Project-based and hands-on modules generally show stronger alignment because their descriptions reference concrete tools, methods, and tasks that map directly to job requirements. Higher-level modules (for example, 3000/4000-level) also tend to rank well, likely because they contain more specialized and industry-relevant content.

4.3 Recommendations

Policy recommendations focus on making curriculum alignment more explicit, targeted, and proactive.
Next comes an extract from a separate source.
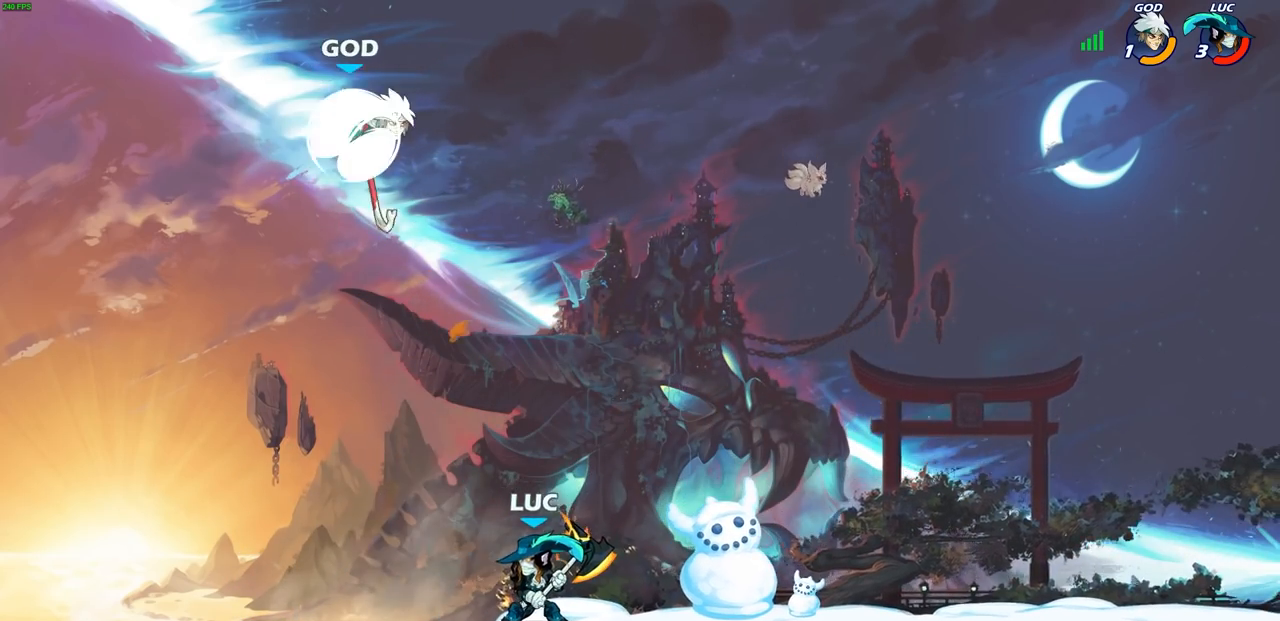
{"buttons": ["CROSS"], "left_stick": "up-right", "right_stick": "center", "events": [[417, "left_stick", "up-right"], [433, "CROSS", "down"]]}
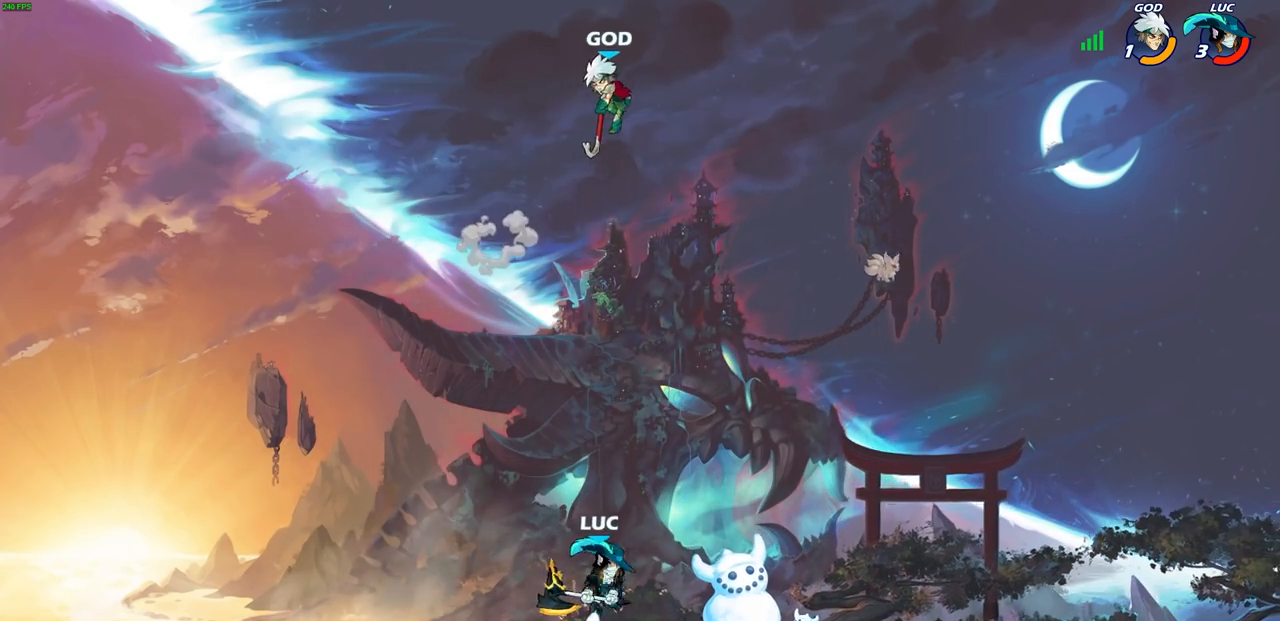
{"buttons": [], "left_stick": "center", "right_stick": "center", "events": [[17, "SQUARE", "down"], [33, "left_stick", "center"], [217, "SQUARE", "up"], [267, "CROSS", "up"]]}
First, universities should strengthen explicit skill signalling in module design by clearly stating technical outcomes (for example, tools, programming languages, and applied competencies) in titles, descriptions, and metadata.

Second, MOE and universities can use measured degree-level skill gaps to guide targeted curriculum refresh, especially where employer demand is consistently high but curriculum coverage is weak.

Third, degree-to-role evidence should be used in advising so students can make more informed choices about electives and career pathways.

Finally, the dashboard can function as an early-warning system by flagging persistent undersupply areas, allowing curriculum reviews to prioritize role families where labour demand repeatedly outpaces skill supply.

5. Limitations

The model has several practical limitations. First, NUSMods descriptions are often brief and may not fully reflect actual teaching scope. Since the model does not observe richer teaching artifacts (for example, syllabi, assignments, or project briefs), skill extraction and module-job matching can be incomplete.

Second, the current job corpus covers only a one-week posting window. This can introduce short-term hiring noise and posting-volume imbalance across role types, so results should be interpreted as a demand snapshot rather than a full long-run market picture.

Third, sentence embeddings can underperform when rare or domain-specific keywords are critical, because they emphasize overall semantic similarity over exact term matching. BM25 mitigates this by preserving lexical precision, but the limitation is not fully removed in a hybrid setup.

Fourth, role-family grouping improves interpretability but can mask variation within a role family. Evaluation coverage is also constrained by the manually labelled sample size, and external robustness remains limited because the current implementation is centered on NUS and not yet generalized to other universities.

5.1 Future Work

Future work should strengthen data depth, time coverage, and modelling granularity. On the education side, incorporating richer module evidence (for example, syllabi, assignments, and project briefs) would capture skills that are currently implicit in short catalogue descriptions. On the labour side, collecting postings over a longer horizon would reduce short-term bias and provide a more stable view of demand.

Methodologically, role-family definitions can be refined to better represent within-family skill differences. Expanding skill taxonomy and alias coverage for emerging and tool-specific terms would also improve extraction quality and make skill-gap analysis more complete for curriculum review.

6. Conclusion

This project provides a scalable and interpretable NLP retrieval framework to assess how well university modules align with labour market skill demands. The hybrid lexical-semantic approach performs best in ranked retrieval quality and provides actionable signals at both module and degree levels, offering a practical evidence base for curriculum and policy planning.